Name mangling in C++ with Clang and GCC

I recently came across the question whether it is possible to use lists of mangled function names (generated with a Clang-based tool) in a GCC compiler plugin. I am aware that name mangling is compiler dependent and not standardized, yet I had hopes that this would be something I can achieve.

I started with a quick web search. That, however, did not lead to satisfying answers, as I was still unsure whether it could actually work. Most of the answers I found were about the status when GCC 5 came out. Now, I am working with GCC 8 and things may change.

So, I continued by implementing very basic test cases to start this off experimentally, i.e., to get an idea on whether more reading about all this is worth my time. Codes were as simple as the one shown below. The first name in the comment is the GCC mangled name (g++ 8.3) and the second name is the Clang mangled name (clang++ 9.0).

void foo() {} // _Z3foov == _Z3foov
void foo(int a){} // _Z3fooi == _Z3fooi
double foo(double d){return 0;} // _Z3food == _Z3food
void foo(int a, double d) {} // _Z3fooid == _Z3fooid
namespace test {
 void foo(int a) {} // _ZN4test3fooEi == _ZN4test3fooEi
 double foo(double d) {return 0;} //_ZN4test3fooEd == _ZN4test3fooEd
}

So, at least given this small set of samples, there do not seem to be differences. I did similar tiny-scale experiments for classes and templates. All of them were simple enough to not discover differences. Eventually, I applied both compilers to a basic C++ implementation of the game of life (sources) and filtered the object code to get a list of all the function names in the resulting binary. I compiled at optimization level 0 to let the compiler not do inlining or other optimizations. I’m sure listing all functions in an object can be done much easier (e.g., using nm), but this is what I did (accordingly for a version of the code compiled with g++):

objdump -d clang++90.GoL | grep ">:" | awk '{ print $2 }' | sed -e "s/://" | uniq | sort > clang++90_names

Inspecting both lists of generated function names, I found differences. In particular, in the mangled name of the constructor of the GameOfLife class.

class GameOfLife {
  public:
    GameOfLife(int numX, int numY) : dimX(numX), 
                                     dimY(numY), 
                                     gridA(dimXdimY,
                                     gridB(dimXdimY){}
    // other members are omitted
};

The constructor is mangled into _ZN10GameOfLifeC1Eii by GCC and into _ZN10GameOfLifeC2Eii by Clang. The difference is the C1 vs. the C2 in the name.

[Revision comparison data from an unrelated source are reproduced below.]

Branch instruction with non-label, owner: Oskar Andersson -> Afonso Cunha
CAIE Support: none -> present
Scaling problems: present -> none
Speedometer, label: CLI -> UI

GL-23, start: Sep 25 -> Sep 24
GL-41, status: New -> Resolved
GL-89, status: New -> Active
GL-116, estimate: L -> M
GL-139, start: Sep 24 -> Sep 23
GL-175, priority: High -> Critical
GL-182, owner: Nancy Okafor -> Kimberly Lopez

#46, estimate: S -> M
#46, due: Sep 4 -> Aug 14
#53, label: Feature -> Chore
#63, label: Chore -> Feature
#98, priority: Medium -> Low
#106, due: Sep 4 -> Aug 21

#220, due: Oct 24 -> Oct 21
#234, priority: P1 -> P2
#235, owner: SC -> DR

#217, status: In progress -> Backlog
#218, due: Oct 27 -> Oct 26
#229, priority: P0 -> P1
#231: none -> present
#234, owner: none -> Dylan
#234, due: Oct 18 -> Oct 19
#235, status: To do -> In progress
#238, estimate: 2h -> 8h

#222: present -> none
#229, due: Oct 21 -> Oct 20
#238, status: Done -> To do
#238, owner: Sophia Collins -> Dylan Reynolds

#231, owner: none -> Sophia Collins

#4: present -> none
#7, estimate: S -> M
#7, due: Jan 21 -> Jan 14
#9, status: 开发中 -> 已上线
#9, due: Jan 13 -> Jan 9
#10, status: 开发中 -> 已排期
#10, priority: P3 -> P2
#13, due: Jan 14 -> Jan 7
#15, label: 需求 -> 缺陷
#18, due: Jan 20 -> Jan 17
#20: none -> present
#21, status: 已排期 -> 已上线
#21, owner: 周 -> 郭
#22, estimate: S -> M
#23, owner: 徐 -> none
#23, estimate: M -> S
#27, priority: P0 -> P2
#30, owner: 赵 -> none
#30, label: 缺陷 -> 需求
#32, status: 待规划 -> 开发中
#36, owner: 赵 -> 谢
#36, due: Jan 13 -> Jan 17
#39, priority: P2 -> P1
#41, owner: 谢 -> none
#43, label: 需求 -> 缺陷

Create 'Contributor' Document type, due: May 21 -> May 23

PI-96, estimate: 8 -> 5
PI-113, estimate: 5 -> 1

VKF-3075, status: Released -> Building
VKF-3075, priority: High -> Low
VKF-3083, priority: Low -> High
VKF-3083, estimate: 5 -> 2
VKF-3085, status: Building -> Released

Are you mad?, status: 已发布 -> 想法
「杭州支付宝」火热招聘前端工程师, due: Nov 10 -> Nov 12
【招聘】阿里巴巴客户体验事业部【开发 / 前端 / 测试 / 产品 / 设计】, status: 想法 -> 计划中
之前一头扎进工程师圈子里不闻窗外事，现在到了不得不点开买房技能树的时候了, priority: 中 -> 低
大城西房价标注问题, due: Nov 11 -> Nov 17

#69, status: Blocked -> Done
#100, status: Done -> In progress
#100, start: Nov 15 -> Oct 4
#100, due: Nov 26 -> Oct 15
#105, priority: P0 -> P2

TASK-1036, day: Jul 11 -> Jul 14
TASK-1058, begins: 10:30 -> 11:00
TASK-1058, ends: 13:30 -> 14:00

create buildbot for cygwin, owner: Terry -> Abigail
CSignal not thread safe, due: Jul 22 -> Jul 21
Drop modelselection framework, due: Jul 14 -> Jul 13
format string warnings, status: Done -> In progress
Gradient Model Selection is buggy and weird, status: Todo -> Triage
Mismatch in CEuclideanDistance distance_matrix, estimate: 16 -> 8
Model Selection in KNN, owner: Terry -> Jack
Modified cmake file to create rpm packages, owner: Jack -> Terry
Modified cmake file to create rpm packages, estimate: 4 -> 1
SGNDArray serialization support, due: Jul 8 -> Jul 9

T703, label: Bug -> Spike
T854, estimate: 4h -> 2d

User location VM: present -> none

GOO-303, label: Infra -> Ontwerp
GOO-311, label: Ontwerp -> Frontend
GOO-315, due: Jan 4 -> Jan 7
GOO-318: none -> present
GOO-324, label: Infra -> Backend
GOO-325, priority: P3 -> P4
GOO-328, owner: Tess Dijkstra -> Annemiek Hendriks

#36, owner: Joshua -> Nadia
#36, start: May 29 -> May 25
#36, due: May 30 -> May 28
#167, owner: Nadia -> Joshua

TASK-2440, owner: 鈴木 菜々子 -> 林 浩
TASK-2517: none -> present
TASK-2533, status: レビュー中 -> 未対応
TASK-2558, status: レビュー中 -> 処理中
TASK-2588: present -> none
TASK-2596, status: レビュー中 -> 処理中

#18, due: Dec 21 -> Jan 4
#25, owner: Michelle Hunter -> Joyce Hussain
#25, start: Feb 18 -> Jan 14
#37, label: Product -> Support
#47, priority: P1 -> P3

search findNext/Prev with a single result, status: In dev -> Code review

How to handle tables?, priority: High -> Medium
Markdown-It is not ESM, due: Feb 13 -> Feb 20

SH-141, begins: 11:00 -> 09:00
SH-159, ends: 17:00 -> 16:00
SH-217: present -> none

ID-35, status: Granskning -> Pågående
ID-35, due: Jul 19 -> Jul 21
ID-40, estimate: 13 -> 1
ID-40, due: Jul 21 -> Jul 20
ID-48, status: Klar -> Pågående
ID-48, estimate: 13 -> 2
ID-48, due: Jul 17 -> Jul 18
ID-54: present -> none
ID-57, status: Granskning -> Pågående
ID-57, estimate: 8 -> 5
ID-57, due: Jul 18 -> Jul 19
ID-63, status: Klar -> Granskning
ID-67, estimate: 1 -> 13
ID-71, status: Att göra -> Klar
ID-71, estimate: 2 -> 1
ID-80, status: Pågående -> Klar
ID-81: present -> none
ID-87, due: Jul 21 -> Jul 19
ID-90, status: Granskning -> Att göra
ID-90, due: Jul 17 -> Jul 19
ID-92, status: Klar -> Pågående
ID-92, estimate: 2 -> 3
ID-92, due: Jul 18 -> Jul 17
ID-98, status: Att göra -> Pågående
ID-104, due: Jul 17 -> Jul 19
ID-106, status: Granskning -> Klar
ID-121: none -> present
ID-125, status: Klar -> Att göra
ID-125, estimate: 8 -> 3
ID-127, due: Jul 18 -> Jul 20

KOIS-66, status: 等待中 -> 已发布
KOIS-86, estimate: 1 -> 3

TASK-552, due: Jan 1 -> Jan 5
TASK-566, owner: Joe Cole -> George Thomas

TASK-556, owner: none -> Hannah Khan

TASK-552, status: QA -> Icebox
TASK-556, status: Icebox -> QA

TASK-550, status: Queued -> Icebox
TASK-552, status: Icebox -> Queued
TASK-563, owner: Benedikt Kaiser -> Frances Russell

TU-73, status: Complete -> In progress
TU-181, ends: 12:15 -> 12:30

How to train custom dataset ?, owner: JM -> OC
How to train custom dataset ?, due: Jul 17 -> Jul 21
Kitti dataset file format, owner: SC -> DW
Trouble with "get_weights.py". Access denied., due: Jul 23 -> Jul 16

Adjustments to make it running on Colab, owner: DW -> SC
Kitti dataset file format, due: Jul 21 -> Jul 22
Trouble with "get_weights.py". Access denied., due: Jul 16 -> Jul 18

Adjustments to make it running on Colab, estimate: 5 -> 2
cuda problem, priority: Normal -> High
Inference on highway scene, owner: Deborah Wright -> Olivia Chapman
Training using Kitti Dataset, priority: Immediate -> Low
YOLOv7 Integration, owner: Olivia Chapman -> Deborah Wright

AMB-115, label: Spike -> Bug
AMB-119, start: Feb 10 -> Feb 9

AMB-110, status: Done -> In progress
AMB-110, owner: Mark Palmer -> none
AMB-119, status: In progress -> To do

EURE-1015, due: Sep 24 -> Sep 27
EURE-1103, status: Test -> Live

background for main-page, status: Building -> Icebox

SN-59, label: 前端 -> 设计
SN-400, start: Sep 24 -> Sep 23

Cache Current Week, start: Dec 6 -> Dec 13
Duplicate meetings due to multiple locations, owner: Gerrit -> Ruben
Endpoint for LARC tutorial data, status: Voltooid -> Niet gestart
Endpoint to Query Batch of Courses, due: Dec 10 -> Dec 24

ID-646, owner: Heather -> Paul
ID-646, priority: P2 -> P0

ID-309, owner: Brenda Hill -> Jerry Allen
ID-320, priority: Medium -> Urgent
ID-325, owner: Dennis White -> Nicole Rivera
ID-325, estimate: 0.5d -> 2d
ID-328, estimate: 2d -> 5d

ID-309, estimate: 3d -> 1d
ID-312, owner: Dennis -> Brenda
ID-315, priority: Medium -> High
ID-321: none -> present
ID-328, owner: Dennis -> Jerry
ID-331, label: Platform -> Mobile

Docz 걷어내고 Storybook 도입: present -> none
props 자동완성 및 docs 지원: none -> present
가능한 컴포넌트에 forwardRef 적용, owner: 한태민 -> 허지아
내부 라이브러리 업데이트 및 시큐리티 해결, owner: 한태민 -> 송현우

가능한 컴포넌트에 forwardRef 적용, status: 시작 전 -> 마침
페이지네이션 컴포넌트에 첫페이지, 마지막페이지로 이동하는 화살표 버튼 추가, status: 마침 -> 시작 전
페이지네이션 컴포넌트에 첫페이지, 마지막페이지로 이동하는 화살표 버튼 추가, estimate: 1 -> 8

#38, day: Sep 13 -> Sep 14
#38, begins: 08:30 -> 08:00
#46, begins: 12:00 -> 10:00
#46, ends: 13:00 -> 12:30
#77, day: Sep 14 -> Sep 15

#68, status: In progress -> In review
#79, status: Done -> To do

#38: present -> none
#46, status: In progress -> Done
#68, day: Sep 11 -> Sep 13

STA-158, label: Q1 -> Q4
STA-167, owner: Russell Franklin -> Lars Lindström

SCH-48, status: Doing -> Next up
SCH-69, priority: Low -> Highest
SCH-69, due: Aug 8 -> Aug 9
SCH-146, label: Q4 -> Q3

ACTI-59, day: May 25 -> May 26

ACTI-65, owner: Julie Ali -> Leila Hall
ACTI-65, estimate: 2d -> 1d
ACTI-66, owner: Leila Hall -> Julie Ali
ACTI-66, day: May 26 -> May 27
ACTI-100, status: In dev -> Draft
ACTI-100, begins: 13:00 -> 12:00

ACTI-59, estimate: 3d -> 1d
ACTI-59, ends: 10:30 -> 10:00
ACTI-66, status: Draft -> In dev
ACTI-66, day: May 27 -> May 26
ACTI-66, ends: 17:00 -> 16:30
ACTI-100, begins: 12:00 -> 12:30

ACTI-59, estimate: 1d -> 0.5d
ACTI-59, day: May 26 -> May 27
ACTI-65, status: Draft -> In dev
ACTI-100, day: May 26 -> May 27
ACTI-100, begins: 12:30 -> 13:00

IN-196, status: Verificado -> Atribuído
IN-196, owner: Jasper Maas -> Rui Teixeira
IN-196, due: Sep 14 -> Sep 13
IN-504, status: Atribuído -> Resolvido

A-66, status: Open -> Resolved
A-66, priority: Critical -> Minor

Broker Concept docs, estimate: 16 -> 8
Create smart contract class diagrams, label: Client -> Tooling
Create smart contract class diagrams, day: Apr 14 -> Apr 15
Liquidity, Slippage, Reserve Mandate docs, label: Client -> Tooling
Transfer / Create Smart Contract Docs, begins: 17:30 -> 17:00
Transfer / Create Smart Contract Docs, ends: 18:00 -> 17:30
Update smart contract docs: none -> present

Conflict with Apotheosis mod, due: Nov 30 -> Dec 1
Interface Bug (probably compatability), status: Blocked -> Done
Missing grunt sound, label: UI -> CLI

Now, I wondered: what is encoded by these C1 / C2 parts of the mangled name? I know that Clang mangles the names according to the Itanium IA64 ABI specification. A quick web search lead me here and so I searched for the respective section of the specification. I found that the specification lists the following in 5.1.4.3 Constructors and Destructors.

  <ctor-dtor-name> ::= C1	# complete object constructor
		   ::= C2	# base object constructor
		   ::= C3	# complete object allocating constructor
		   ::= D0	# deleting destructor
		   ::= D1	# complete object destructor
		   ::= D2	# base object destructor

So, GCC treats the constructor of the GameOfLife class as a complete object constructor, whereas Clang treats it as a base object constructor.

At that point I did not continue digging deeper on why that is the case, i.e., thoroughly reading the IA64 ABI specification definitions, as for me it is sufficient to know that the differences in name mangling occur at such fundamental features as constructors. However, maybe, if someone (or a future me) has the same question (again), I thought I share this in order to know where to start looking for more detail.

Finally, the overall result of this small research is that I will need to write an LLVM plugin to mimic the functionality of the respective GCC plugin I wanted to use in my toolchain. Nothing too bad, but I would have been happier if I could just use the already available GCC plugin.